Die
Krisentheorie
Sismondis
Kommentar
-
Ausgehend vom „Smithschen Dogma", wonach
der Wert des jährlichen Gesamtprodukts gleich der Summe der
Einkommen (Lohn, Profit und Rente) sei - also unter
Ausklammerung des in den Wert des jährlichen Gesamtprodukts
übertragenen konstanten Kapitals (Maschinen, Rohstoffe usw.)
-, erklärte Sismondi, daß sich das Produkt jedes Jahres nur
gegen das Einkommen des jeweils vorangegangenen Jahres
austausche. („Das Einkommen des vergangenen Jahres muß die
Produktion dieses Jahres bezahlen.")
Da die auf Basis des Maschinen- und Fabriksystems beruhende
kapitalistische Produktion von den Kapitalisten aus
Profitgründen ständig ausgedehnt werde, übersteige sie
fortwährend die Konsumtionsfähigkeit (die durch Einkommen
fundierte zahlungsfähige Nachfrage) der Gesellschaft, fehle
es ständig an Einkommen und Nachfrage, um den
Produktionszuwachs realisieren zu können.
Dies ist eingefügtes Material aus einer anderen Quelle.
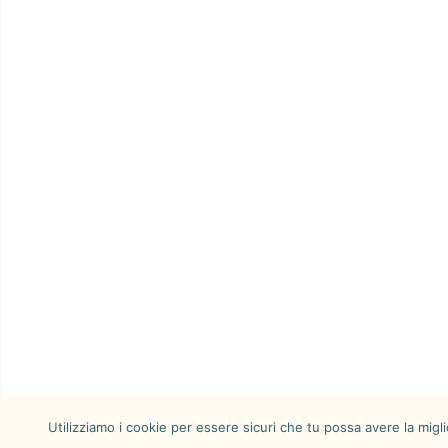
Utilizziamo i cookie per essere sicuri che tu possa avere la migl
© Copyright - Cordata FOR |
Trasparenza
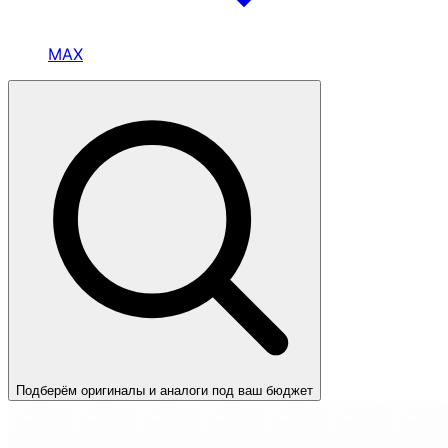
MAX
Подберём оригиналы и аналоги под ваш бюджет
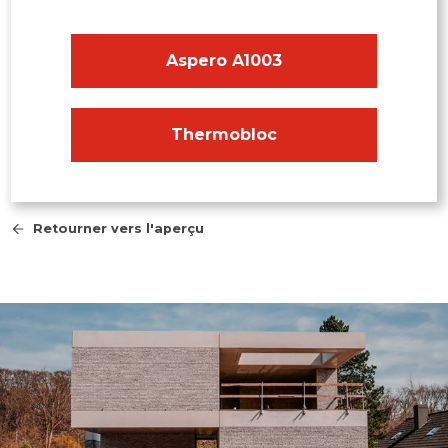
Aspero A1003
Thermobloc
Retourner vers l'aperçu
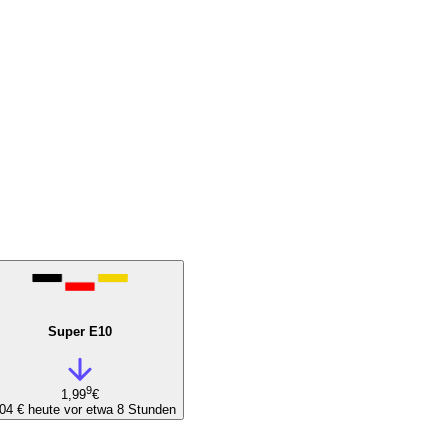
Super E10
9
1,99
€
,04 €
heute vor etwa 8 Stunden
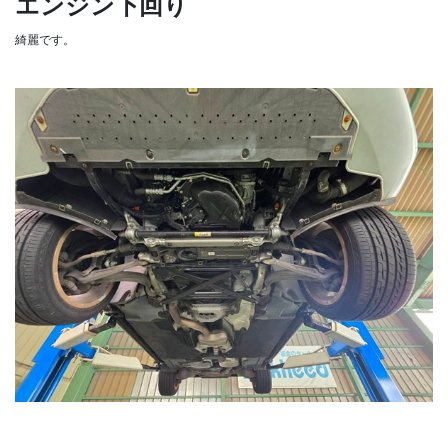
エンジン下回り
綺麗です。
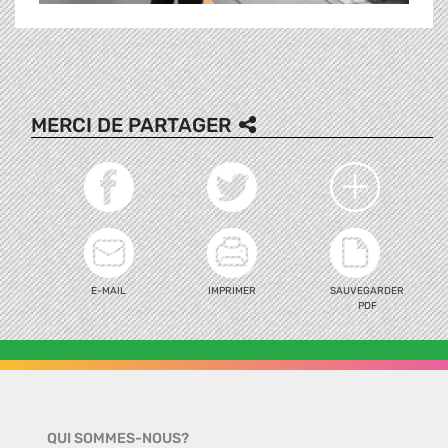
MERCI DE PARTAGER
E-MAIL
IMPRIMER
SAUVEGARDER
PDF
QUI SOMMES-NOUS?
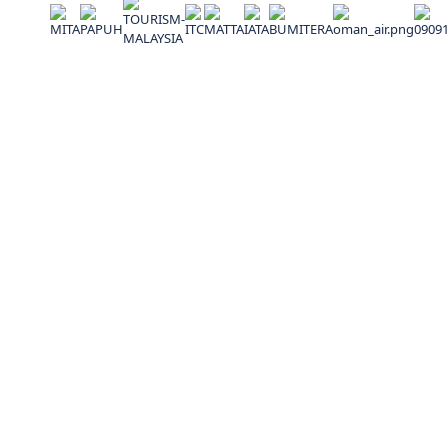
Alamat
No. 27-3, Jalan Cecawi PSB 6/19A, Seksyen 6 Kota
Damansara, 47810 Petaling Jaya, Selangor, Malaysia
(60) 0129383834
kembarakhalifahtravel@gmail.com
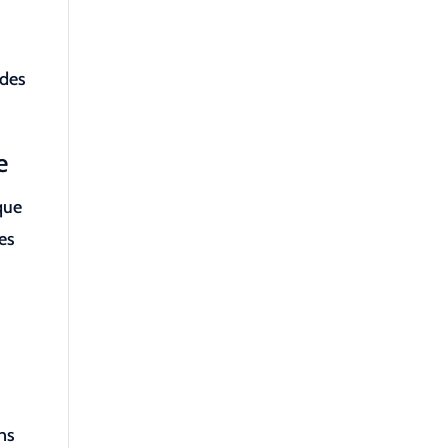
 des
e
que
des
e
ons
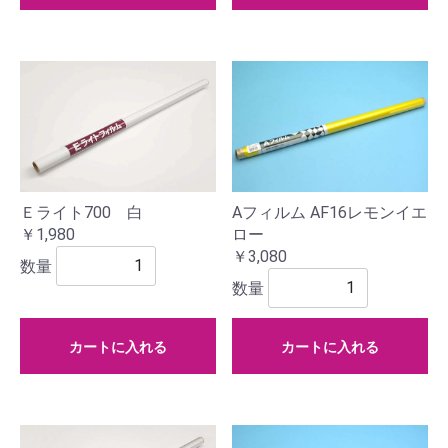
Ｅライト700 白
Aフィルム AF16レモンイエ
￥1,980
ロー
￥3,080
数量
数量
カートに入れる
カートに入れる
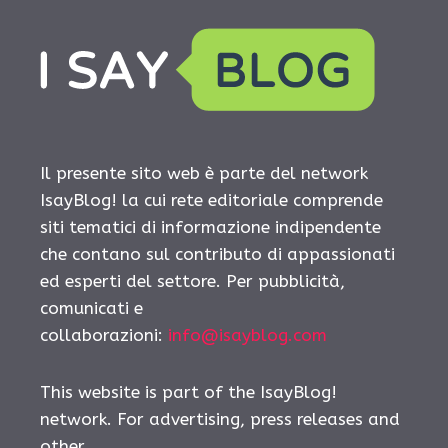
Il presente sito web è parte del network
IsayBlog! la cui rete editoriale comprende
siti tematici di informazione indipendente
che contano sul contributo di appassionati
ed esperti del settore. Per pubblicità,
comunicati e
collaborazioni:
info@isayblog.com
This website is part of the IsayBlog!
network. For advertising, press releases and
other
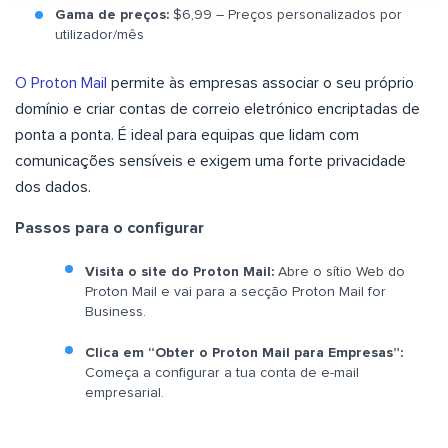
Gama de preços:
$6,99 – Preços personalizados por
utilizador/mês
O Proton Mail
permite às empresas associar o seu próprio
domínio e criar contas de correio eletrónico encriptadas de
ponta a ponta. É ideal para equipas que lidam com
comunicações sensíveis e exigem uma forte privacidade
dos dados.
Passos para o configurar
Visita o site do Proton Mail:
Abre o sítio Web do
Proton Mail e vai para a secção Proton Mail for
Business.
Clica em “Obter o Proton Mail para Empresas”:
Começa a configurar a tua conta de e-mail
empresarial.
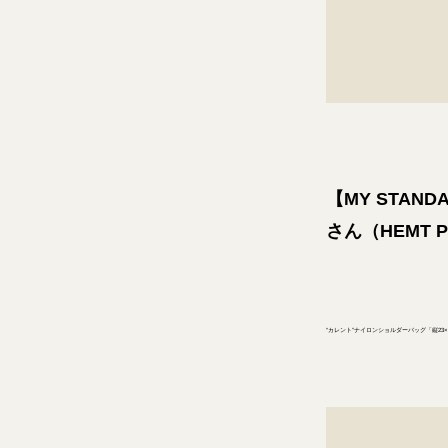
【MY STAN
さん（HEMT 
“カレント”ナイロンショルダーバッグ「縦23×横1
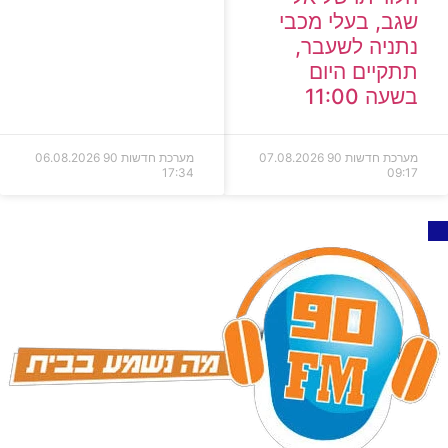
שגב, בעלי מכבי
נתניה לשעבר,
תתקיים היום
בשעה 11:00
מערכת חדשות 90
07.08.2026
מערכת חדשות 90
06.08.2026
17:34
09:17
Der aus der
ständigen Unterkonsumtion entstehende Widerspruch zwischen
Produktion und Konsumtion bzw. Produktion und Markt führe
gesetzmäßig zur kapitalistischen Wirtschaftskrise. Der
einzige „Ausweg aus der Krise", aus der Schwierigkeit, den
Produktionszuwachs zu realisieren, sei der äußere Markt.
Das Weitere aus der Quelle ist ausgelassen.